:: EXCERPT ::

Adversaries may dynamically establish connections to command and control infrastructure to evade common detections and remediations. This may be achieved by using malware that shares a common algorithm with the infrastructure the adversary uses to receive the malware's communications. These calculations can be used to dynamically adjust parameters such as the domain name, IP address, or port number the malware uses for command and control. Adversaries may use dynamic resolution for the purpose of Fallback Channels. When contact is lost with the primary command and control server malware may employ dynamic resolution as a means to reestablishing command and control.(Citation: Talos CCleanup 2017)(Citation: FireEye POSHSPY April 2017)(Citation: ESET Sednit 2017 Activity)

ID: T1568
Sub-techniques:  .001 .002 .003
Tactic(s): Command and Control
Platforms: ESXi, Linux, Windows, macOS
Data Sources: Network Traffic: Network Connection Creation, Network Traffic: Network Traffic Content, Network Traffic: Network Traffic Flow
Version: 1.1
Created: 10 Mar 2020
Last Modified: 25 Apr 2025

Procedure Examples
Name Description
Tomiris

Tomiris has connected to a signalization server that provides a URL and port, and then Tomiris sends a GET request to that URL to establish C2.(Citation: Kaspersky Tomiris Sep 2021)

:::
:: RECORD SET ::

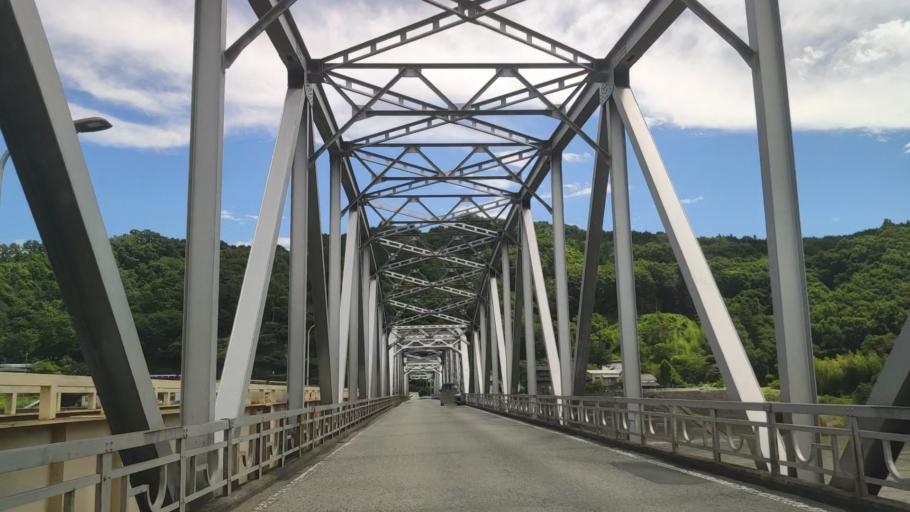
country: JP
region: Yamanashi
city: Ryuo
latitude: 35.5401
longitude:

:::

§ INSTRUCTION:
Reproduce the excerpt on dynamic resolution above in full, word for word.

§ ANSWER BELOW:
Adversaries may dynamically establish connections to command and control infrastructure to evade common detections and remediations. This may be achieved by using malware that shares a common algorithm with the infrastructure the adversary uses to receive the malware's communications. These calculations can be used to dynamically adjust parameters such as the domain name, IP address, or port number the malware uses for command and control. Adversaries may use dynamic resolution for the purpose of Fallback Channels. When contact is lost with the primary command and control server malware may employ dynamic resolution as a means to reestablishing command and control.(Citation: Talos CCleanup 2017)(Citation: FireEye POSHSPY April 2017)(Citation: ESET Sednit 2017 Activity)

ID: T1568
Sub-techniques:  .001 .002 .003
Tactic(s): Command and Control
Platforms: ESXi, Linux, Windows, macOS
Data Sources: Network Traffic: Network Connection Creation, Network Traffic: Network Traffic Content, Network Traffic: Network Traffic Flow
Version: 1.1
Created: 10 Mar 2020
Last Modified: 25 Apr 2025

Procedure Examples
Name Description
Tomiris

Tomiris has connected to a signalization server that provides a URL and port, and then Tomiris sends a GET request to that URL to establish C2.(Citation: Kaspersky Tomiris Sep 2021)